I didn’t really realize that first as I only wanted to use turboframes. It activated Turbo Drive on the whole website, which I didn’t want to use. So, I wonder, is there no other way to initialize individual features of the Turbo framework part? Like only activate or import the turboframes part?
2 Likes
There’s now a way to deactivate Turbo Drive by default since rc.2 of Turbo.
hotwired:main
← gregschmit:gns/option-disable-drive-default
opened 02:24AM - 04 Mar 21 UTC
I have a project where customers have existing layouts and I don't want them to … have to disable Turbo Drive using `data-turbo="false"` in their layouts, but I still want them to be able to use Turbo in an opt-in fashion. Right now I monkey patch it like this, which seems hacky:
```js
import { Turbo } from "@hotwired/turbo-rails";
Turbo.navigator.delegate.elementIsNavigable = function(element) {
const container = element === null || element === void 0 ? void 0 : element.closest("[data-turbo]");
if (container) {
return container.getAttribute("data-turbo") == "true";
} else {
return false;
}
}
```
Turbo Drive seems to be the only part of Turbo which is not opt-in, so it seems wrong to not be able to configure it to behave that way.

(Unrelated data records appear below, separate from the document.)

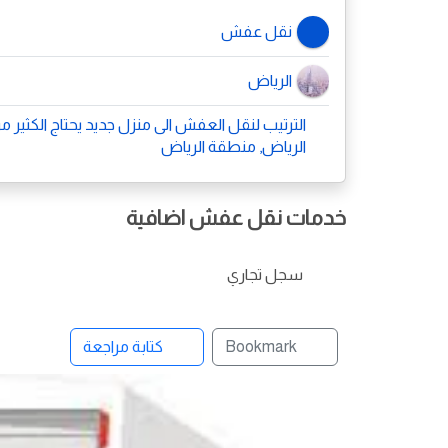
نقل عفش
الرياض
الترتيب لنقل العفش الى منزل جديد يحتاج الكثير من 
الرياض, منطقة الرياض
خدمات نقل عفش اضافية
سجل تجاري
Bookmark
كتابة مراجعة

This PR would allow developers to disable Turbo Drive by default, and then opt-in by adding `data-turbo="true"` wherever they want to use Turbo Drive (including in the `<html>` or `<body>` tags). Usage after it's in `turbo-rails`:
```js
import { Turbo } from "@hotwired/turbo-rails";
Turbo.disableDriveByDefault();
```
The name might seem a little verbose, but I thought it was good because it communicates that it's not entirely disabled, and still usable in an opt-in fashion.